Friday, May 02, 2008

Measuring the Impact of Knowledge Management

Prior to the launch of this year’s AQPC KM conference, I attended the pre-conference session titled Measuring the Impact of Knowledge Management, led by Cindy Hubert. Quite a “juicy” session, but if anyone was looking for a magic bullet, they were disappointed. As in typical organizational performance management, which the session aligned well with, measuring KM impact is equally challenging and highly contextual to the business objectives and outcomes of the organization. As well, the conversations held during the process of designing and implementing measurement are as valuable as the final measurement and associated learning itself.
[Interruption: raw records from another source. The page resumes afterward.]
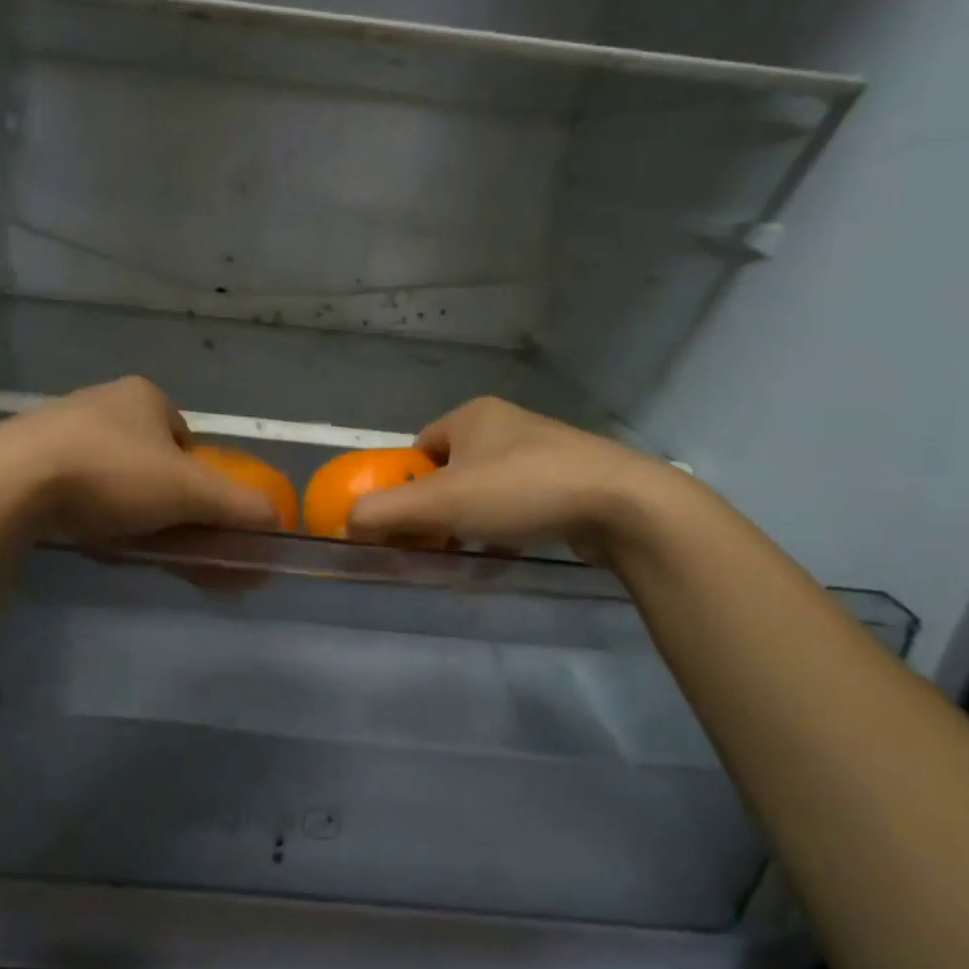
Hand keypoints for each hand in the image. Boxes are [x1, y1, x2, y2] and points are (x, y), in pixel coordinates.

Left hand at [0, 377, 281, 542]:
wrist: (9, 483)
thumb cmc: (111, 474)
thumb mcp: (189, 492)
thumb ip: (239, 506)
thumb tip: (277, 522)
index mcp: (144, 397)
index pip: (186, 441)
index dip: (197, 481)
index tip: (192, 515)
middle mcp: (102, 403)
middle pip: (151, 462)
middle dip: (164, 503)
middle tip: (166, 540)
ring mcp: (59, 429)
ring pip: (113, 478)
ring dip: (129, 512)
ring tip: (128, 545)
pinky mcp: (26, 459)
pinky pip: (75, 489)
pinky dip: (91, 514)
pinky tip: (89, 538)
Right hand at [347, 397, 683, 560]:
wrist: (622, 504)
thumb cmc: (520, 491)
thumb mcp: (441, 502)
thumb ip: (385, 510)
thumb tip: (346, 521)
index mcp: (473, 416)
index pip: (418, 449)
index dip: (405, 486)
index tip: (407, 522)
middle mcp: (506, 424)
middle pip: (450, 472)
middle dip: (438, 510)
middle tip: (435, 544)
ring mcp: (544, 450)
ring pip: (486, 489)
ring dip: (470, 521)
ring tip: (470, 552)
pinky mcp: (571, 478)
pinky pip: (520, 502)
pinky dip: (505, 527)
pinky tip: (508, 552)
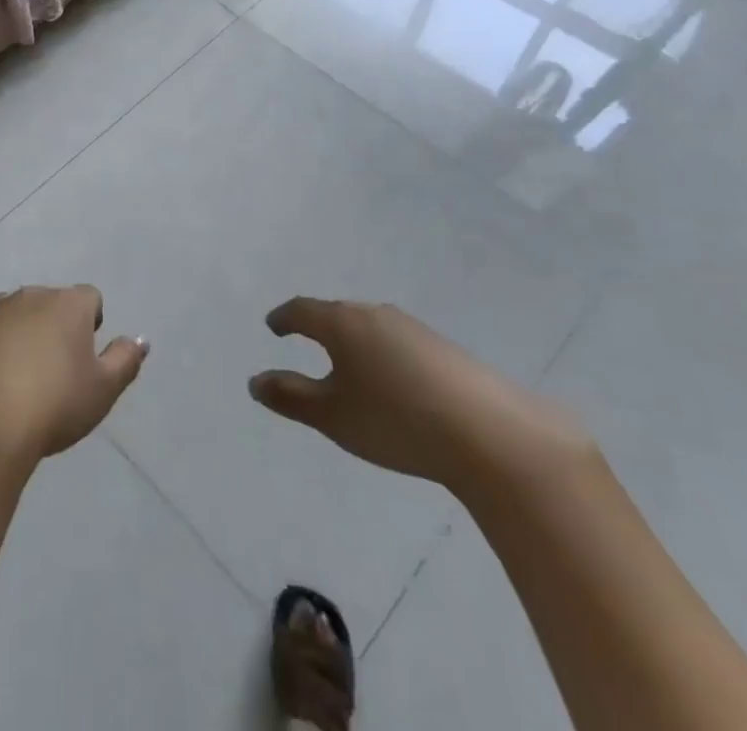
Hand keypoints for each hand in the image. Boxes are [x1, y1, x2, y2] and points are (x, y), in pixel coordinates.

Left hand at [0, 285, 147, 473]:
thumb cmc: (53, 407)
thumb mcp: (103, 391)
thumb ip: (125, 360)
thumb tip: (140, 339)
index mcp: (68, 305)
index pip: (89, 298)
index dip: (90, 323)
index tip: (84, 356)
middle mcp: (30, 295)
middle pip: (48, 301)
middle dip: (51, 325)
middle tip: (50, 368)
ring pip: (9, 308)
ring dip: (15, 328)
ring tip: (12, 370)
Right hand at [248, 299, 588, 491]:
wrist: (491, 436)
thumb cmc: (396, 421)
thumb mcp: (333, 416)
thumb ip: (290, 396)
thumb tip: (255, 381)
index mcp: (342, 323)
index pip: (302, 310)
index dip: (284, 318)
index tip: (273, 326)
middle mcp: (376, 315)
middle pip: (338, 315)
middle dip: (320, 329)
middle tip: (307, 345)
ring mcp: (414, 329)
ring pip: (371, 329)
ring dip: (354, 344)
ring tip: (350, 370)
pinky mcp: (445, 349)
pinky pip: (399, 345)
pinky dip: (384, 358)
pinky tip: (395, 387)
APQC has done a good job in exploring performance management in the context of KM implementation and through Cindy’s presentation provided:

  • Tips – such as “tie new KM measures to already accepted process measures and metrics,” align measures with stakeholder needs, “start thinking about measurement from day 1, KM performance management is a “thinking problem” not a “data problem, select few vital measures, align expectations with realistic outcomes, don’t establish metrics without a measurement process
  • Thinking models and frameworksAPQC’s Measurement framework, which leads to the positioning of KM activities in business process to impact business outputs and outcomes, the APQC KM Maturity Model, and most interestingly, a Value Path Analysis thinking model.
  • Tools – measurement alignment tool, examples of measures for KM programs, some case studies, and APQC’s Measurement Information Worksheet.
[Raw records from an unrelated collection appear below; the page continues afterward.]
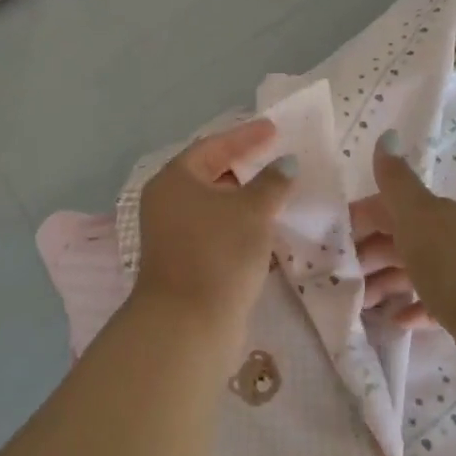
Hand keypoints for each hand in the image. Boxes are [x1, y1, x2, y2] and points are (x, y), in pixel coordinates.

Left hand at [135, 118, 295, 353]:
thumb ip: (272, 181)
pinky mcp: (186, 261)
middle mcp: (168, 201)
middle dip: (246, 166)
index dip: (247, 136)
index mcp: (175, 179)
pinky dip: (241, 223)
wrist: (188, 326)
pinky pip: (218, 230)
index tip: (275, 128)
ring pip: (216, 205)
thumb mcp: (252, 211)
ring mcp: (174, 234)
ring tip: (280, 190)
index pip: (214, 145)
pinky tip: (267, 226)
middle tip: (278, 157)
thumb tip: (286, 162)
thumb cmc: (218, 254)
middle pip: (212, 173)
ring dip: (246, 198)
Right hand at [349, 131, 455, 380]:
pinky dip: (410, 308)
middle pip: (395, 240)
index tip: (325, 239)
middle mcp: (444, 238)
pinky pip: (429, 304)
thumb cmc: (450, 262)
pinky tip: (393, 320)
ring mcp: (455, 275)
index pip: (384, 207)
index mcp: (430, 213)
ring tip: (357, 303)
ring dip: (382, 283)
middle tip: (335, 276)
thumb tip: (387, 134)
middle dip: (364, 254)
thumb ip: (395, 181)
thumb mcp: (415, 215)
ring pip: (409, 272)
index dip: (356, 219)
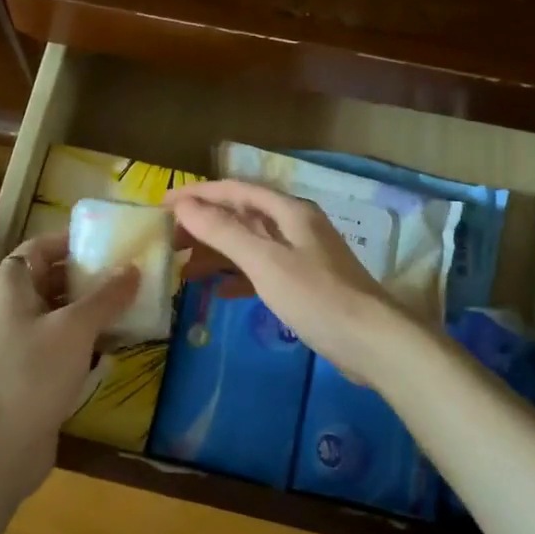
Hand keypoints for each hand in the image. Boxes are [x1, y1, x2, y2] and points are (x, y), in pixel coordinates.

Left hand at [0, 231, 139, 495]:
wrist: (2, 444)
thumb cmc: (35, 372)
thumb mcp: (76, 327)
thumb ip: (107, 295)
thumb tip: (134, 268)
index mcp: (8, 284)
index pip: (41, 245)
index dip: (75, 239)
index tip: (113, 241)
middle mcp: (7, 305)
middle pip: (51, 276)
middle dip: (91, 274)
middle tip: (131, 272)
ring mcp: (15, 338)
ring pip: (58, 309)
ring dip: (92, 306)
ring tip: (132, 302)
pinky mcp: (27, 366)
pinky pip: (59, 338)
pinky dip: (85, 334)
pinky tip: (117, 340)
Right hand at [166, 180, 406, 382]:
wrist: (372, 342)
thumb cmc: (316, 296)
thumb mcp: (264, 261)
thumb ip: (223, 232)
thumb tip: (184, 206)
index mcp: (289, 211)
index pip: (235, 191)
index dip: (198, 195)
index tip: (162, 205)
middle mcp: (296, 226)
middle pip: (242, 217)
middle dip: (204, 227)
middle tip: (169, 242)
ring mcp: (302, 256)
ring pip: (250, 246)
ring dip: (217, 254)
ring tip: (184, 270)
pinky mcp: (305, 285)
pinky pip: (262, 271)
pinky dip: (238, 278)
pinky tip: (218, 292)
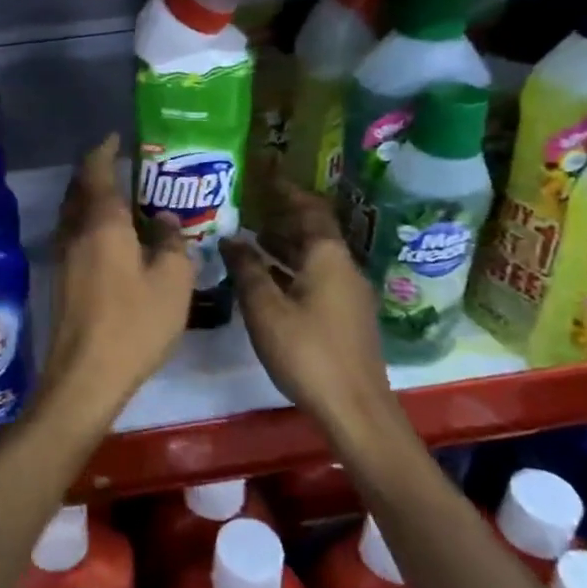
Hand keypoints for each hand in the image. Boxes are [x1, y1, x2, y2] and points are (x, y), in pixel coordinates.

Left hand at [42, 135, 194, 414]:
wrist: (86, 374)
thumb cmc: (135, 323)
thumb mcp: (172, 281)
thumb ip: (172, 242)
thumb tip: (165, 219)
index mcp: (102, 222)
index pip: (97, 170)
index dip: (105, 150)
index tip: (116, 137)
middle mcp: (76, 230)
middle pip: (79, 188)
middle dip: (95, 170)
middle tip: (121, 164)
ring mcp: (63, 254)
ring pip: (73, 211)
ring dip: (89, 196)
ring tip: (118, 197)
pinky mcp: (61, 277)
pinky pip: (73, 233)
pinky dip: (88, 221)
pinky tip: (110, 237)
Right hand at [221, 184, 400, 437]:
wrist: (356, 410)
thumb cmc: (307, 352)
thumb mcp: (265, 308)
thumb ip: (247, 269)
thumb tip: (230, 238)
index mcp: (328, 257)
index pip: (309, 209)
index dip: (286, 191)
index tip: (263, 177)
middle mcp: (344, 268)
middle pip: (313, 232)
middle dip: (281, 219)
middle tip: (247, 210)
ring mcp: (349, 294)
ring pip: (314, 257)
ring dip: (285, 247)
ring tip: (251, 242)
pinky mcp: (347, 318)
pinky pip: (317, 278)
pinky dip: (292, 270)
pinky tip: (268, 282)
As well, Cindy had a few interesting observations from APQC’s work and research such as:

  • Best practice organizations do not include content management costs in measurement of KM effectiveness – a heavy up front investment takes a long time to prove value
  • Top five objectives for KM Programs across best practice partners are productivity, quality of products and services, increase profitability and cash flow, avoid redundancy and reinvention, and improve customer service.
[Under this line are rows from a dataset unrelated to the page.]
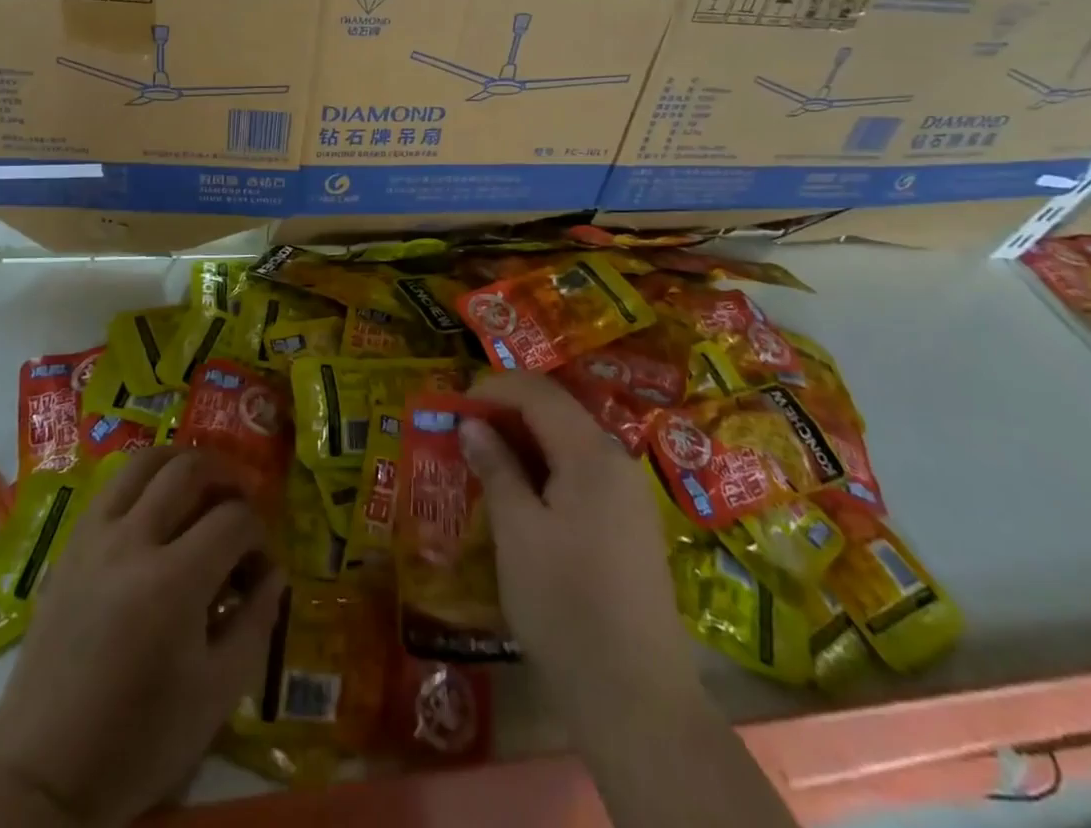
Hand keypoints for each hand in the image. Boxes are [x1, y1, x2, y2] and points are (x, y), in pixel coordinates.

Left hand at [0, 448, 282, 827]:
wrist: (43, 772)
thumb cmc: (139, 740)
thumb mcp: (217, 694)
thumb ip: (256, 622)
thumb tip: (274, 572)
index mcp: (173, 583)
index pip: (234, 520)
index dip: (260, 535)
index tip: (262, 567)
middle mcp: (131, 542)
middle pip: (190, 470)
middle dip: (227, 477)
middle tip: (242, 503)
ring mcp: (94, 538)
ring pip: (145, 462)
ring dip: (182, 462)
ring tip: (202, 486)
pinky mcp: (69, 546)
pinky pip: (112, 486)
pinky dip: (144, 480)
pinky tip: (156, 507)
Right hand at [459, 372, 694, 733]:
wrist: (637, 700)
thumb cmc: (566, 606)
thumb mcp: (517, 532)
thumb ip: (496, 468)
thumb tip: (472, 426)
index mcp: (591, 453)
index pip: (538, 392)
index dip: (492, 389)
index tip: (453, 409)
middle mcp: (616, 461)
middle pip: (555, 412)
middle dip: (505, 414)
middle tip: (462, 435)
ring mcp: (627, 494)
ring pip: (567, 443)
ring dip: (523, 443)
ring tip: (482, 464)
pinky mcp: (629, 524)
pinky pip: (580, 474)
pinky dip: (544, 471)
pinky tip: (519, 497)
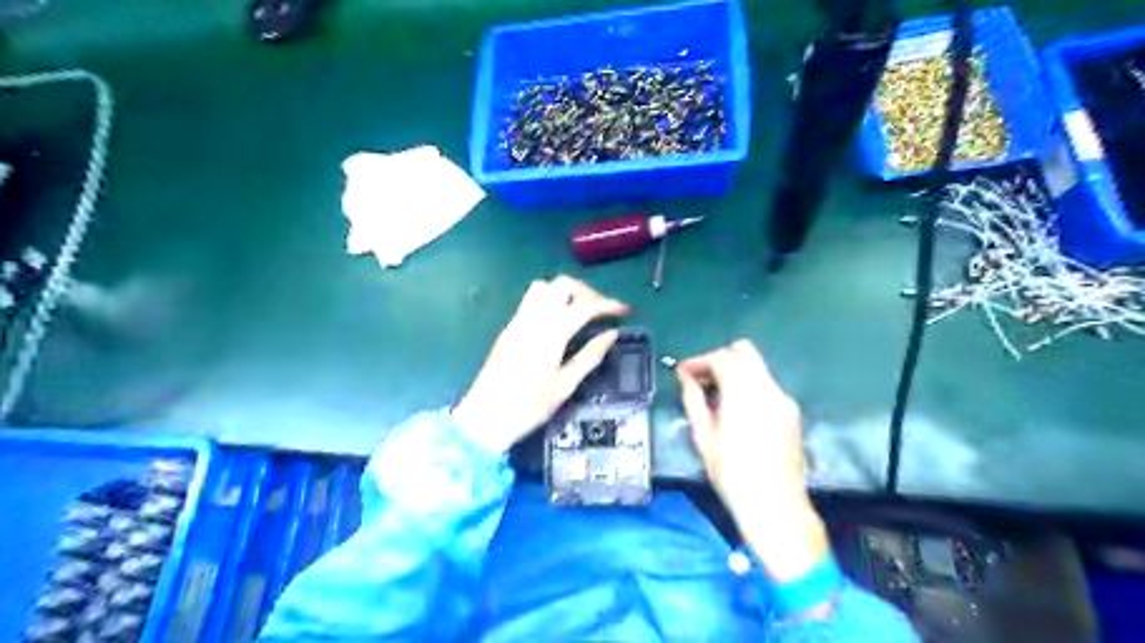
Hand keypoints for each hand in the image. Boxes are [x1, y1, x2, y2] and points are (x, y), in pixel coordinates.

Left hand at [453, 275, 625, 456]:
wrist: (484, 418)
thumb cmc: (528, 407)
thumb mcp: (565, 386)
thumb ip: (589, 357)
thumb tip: (612, 334)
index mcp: (550, 334)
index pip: (584, 306)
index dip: (607, 304)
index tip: (624, 311)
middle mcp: (532, 320)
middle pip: (561, 285)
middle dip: (586, 291)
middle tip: (601, 309)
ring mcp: (517, 321)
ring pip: (543, 287)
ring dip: (565, 291)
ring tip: (580, 311)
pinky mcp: (508, 328)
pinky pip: (530, 301)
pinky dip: (550, 300)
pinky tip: (559, 321)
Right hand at [674, 342, 827, 583]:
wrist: (776, 507)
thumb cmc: (732, 475)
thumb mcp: (704, 438)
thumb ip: (694, 400)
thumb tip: (685, 378)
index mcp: (744, 393)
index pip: (722, 358)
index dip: (699, 361)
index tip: (683, 373)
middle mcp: (768, 388)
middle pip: (744, 352)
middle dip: (719, 359)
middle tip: (700, 379)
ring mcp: (784, 399)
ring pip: (757, 368)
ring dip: (734, 372)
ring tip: (714, 395)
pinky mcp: (792, 412)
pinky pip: (766, 385)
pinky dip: (748, 386)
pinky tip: (735, 409)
The one thing I wish we would have had more time to discuss is the real tough part – attribution, and establishing causal links between KM activity measures and proxy measures to business outcomes when there are many other initiatives and activities underway that feed into those outcomes. And one final observation – through much of the language Cindy was using, I got the impression that “knowledge is an object” was an underlying assumption for much of what she presented. Unfortunately there was not enough time to explore this a bit to see if I was mistaken, and to look at some specific cases where the impact of tacit knowledge was being measured, which to me, would be as challenging as measuring the impact of learning and development.